Minor at risk of mental illness as social construct from physical deformity. Biologic parents likely fugitives or deceased. If minor is in contact with biologic parents, then risk of engaging in antisocial activity could be severe. Psychological inventory performed by experienced psychometrist indicated to properly formulate risk assessment.”

Scrolling down Allen’s queue, it was apparent he had never queried himself. I returned to Allen’s profile and randomly selected a link on the earlier section of the list, which turned out to be a short article from the Salt Lake City Morning Sun:

“Miracle Baby Survives Surgery. Questions Remain as to Next of Kin.

“Baby boy James Doe survived what turned out to be the first of a series of surgeries at University Hospital to reconstruct his frontal bone and install a hybrid stem-cell-prosthetic cerebrum. Neurosurgeon Dr. Jarold Klee emerged from the forty-hour procedure tired but gleeful. ‘
We in our field have been waiting for decades to perform this experimental procedure. I can say that, without a doubt, we were successful. The child’s condition is so rare that only one in a thousand neurosurgeons will ever see it during the course of their careers. Adults and older children lack the neuroplasticity required for a prosthetic implant, and to find an infant lacking most of a cerebrum but with an intact thalamus and brain stem is rare indeed. This is a once in a life time opportunity, and I look forward to publishing my results in
the Journal of the Western Medical Association.’

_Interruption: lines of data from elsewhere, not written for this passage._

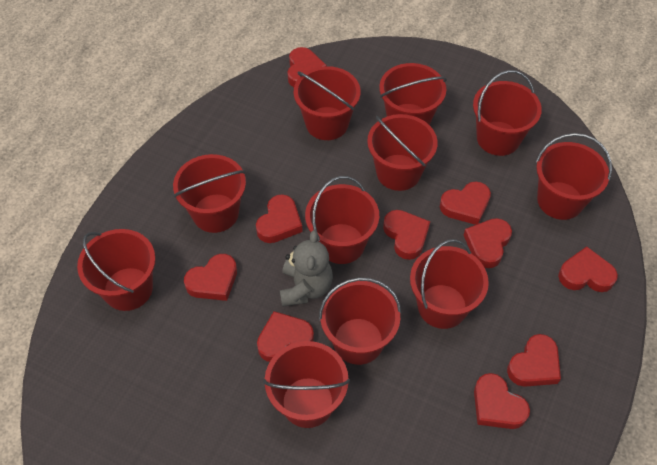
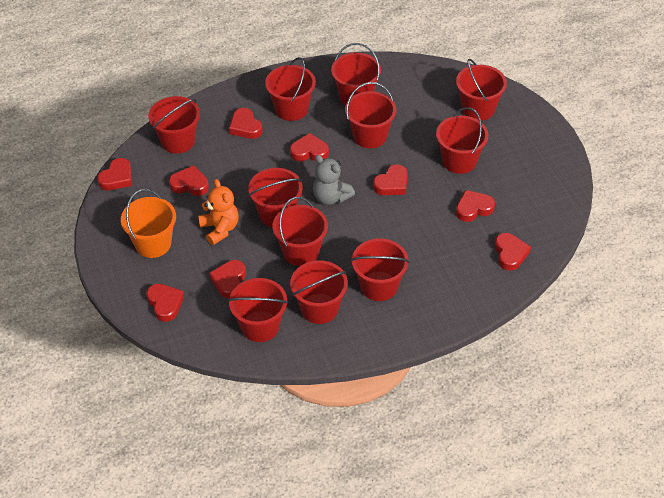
orange bucket: 0 -> 1
orange teddy bear: 0 -> 1
red heart: 10 -> 9

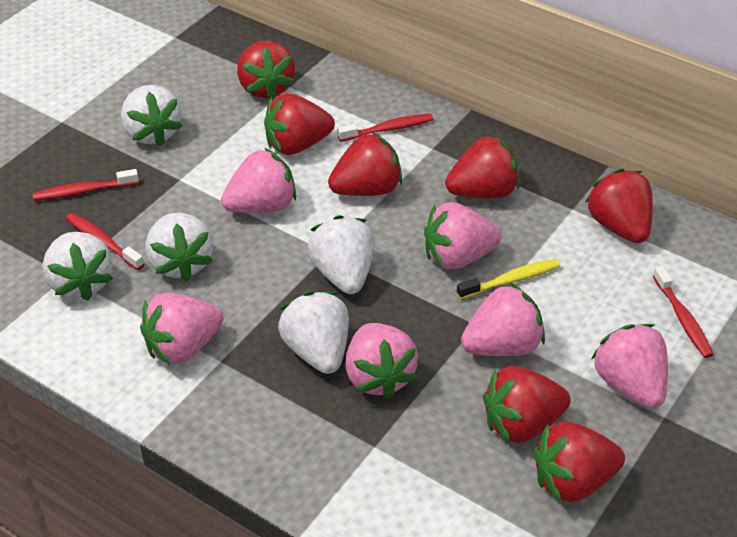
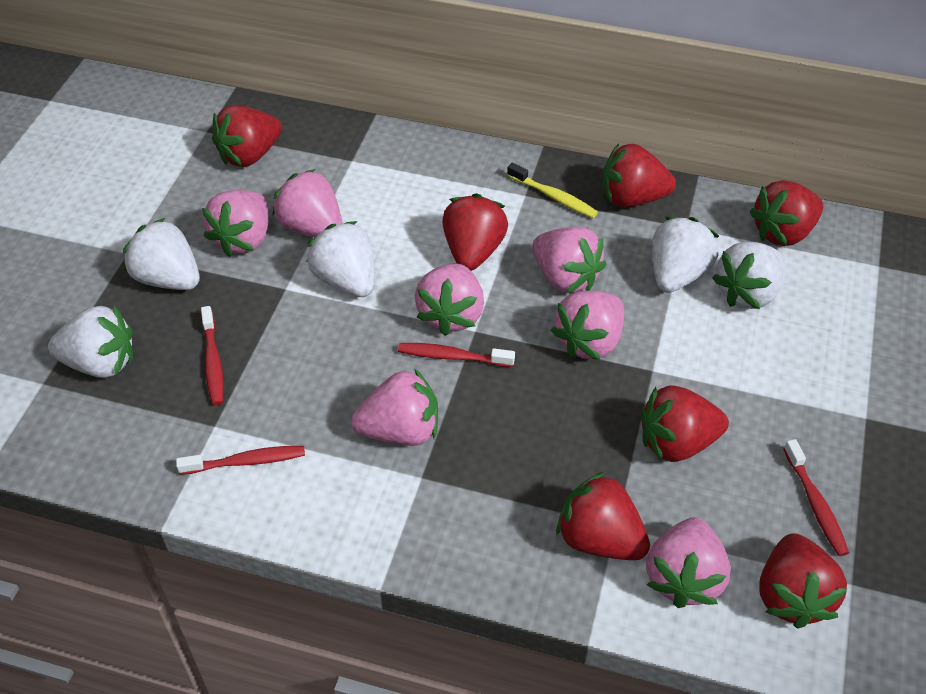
pink strawberry: 6 -> 7

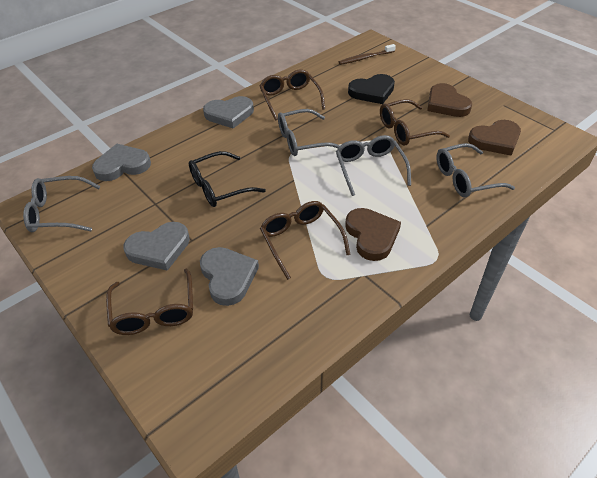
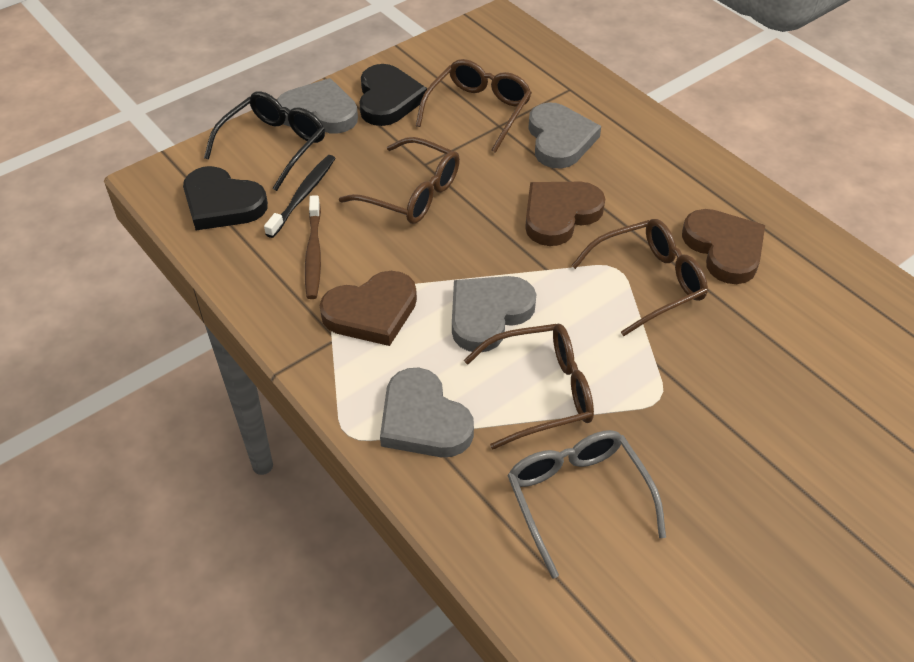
black heart: 1 -> 2
black toothbrush: 0 -> 1
grey glasses: 4 -> 1

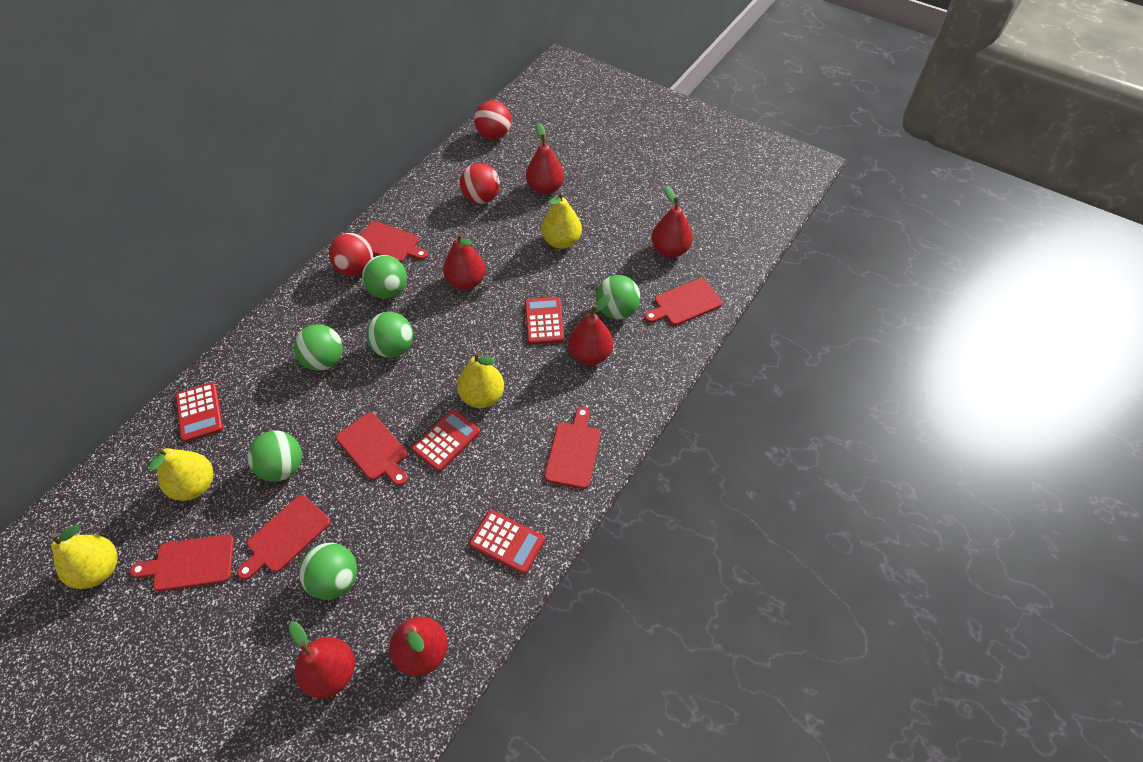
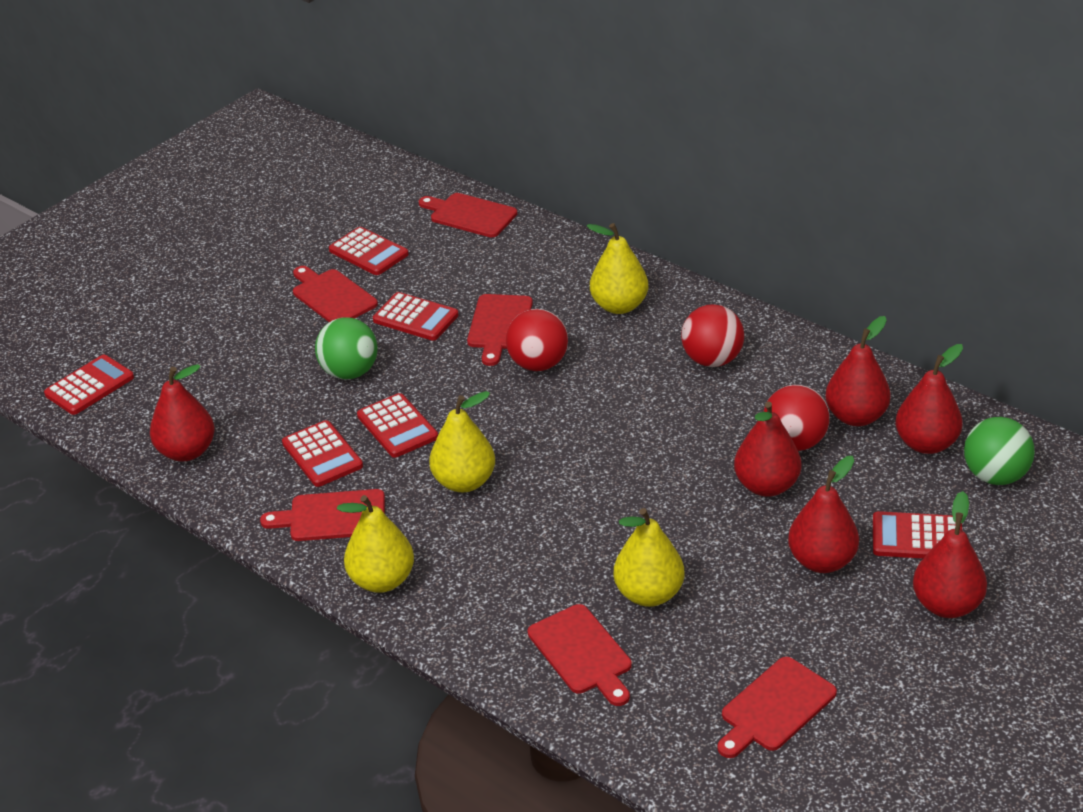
green ball: 6 -> 2
red calculator: 4 -> 6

“When asked to expand on the child’s prognosis, Klee explained, ‘within a few hours of installing the femtoprocessor, the child’s neurophysiology responded positively, which has profound implications for my career.’

“When asked to comment on the moral ramifications of the experiment, Dr. Klee dodged the question and drove away in his Edison Speedgator.

“‘No doubt modern
hybrid prostheses are a godsend for those of us with conditions not amenable to stem cell treatment alone,’ said Kathryn Goodall, ethicist at Salt Lake City College. ‘But to supplement the mind with a femtoprocessor brings us clearly out of the white and into an ethical grey zone. Will this child truly be capable of learning right from wrong, or will we have to upload some kind of moral algorithm broken down into binary code? Could the government or other organization manipulate the processor to control the thoughts and behaviors of this child? None of these questions were adequately addressed by the institutional review board that approved Dr. Klee’s treatment protocol.’

“A resident physician who assisted the procedure but asked to remain anonymous ‘because Dr. Klee has a lot of power over me and does not like to share the lime light’ stated that the baby will require a few additional procedures to gain visual and aural capacity as well as to create space in the skull as the implanted stem cells divide and grow. ‘But these future procedures will be routine and minor compared to what we have accomplished today.’

“Baby Boy James Doe was one of two brothers, conjoined twins that shared one pair of eyes and parts of the skull and brain. James’s brother, Baby Boy John Doe, formerly known as Mark Brown disappeared from the hospital shortly after he was separated from his twin. His mother is also unaccounted for. According to police she was admitted to University Hospital under a false identity. When separated, John was given both eyes, a full brain and a complete frontal bone because he was more likely to survive the procedure based on a comparison of the two twin’s intracranial vasculature.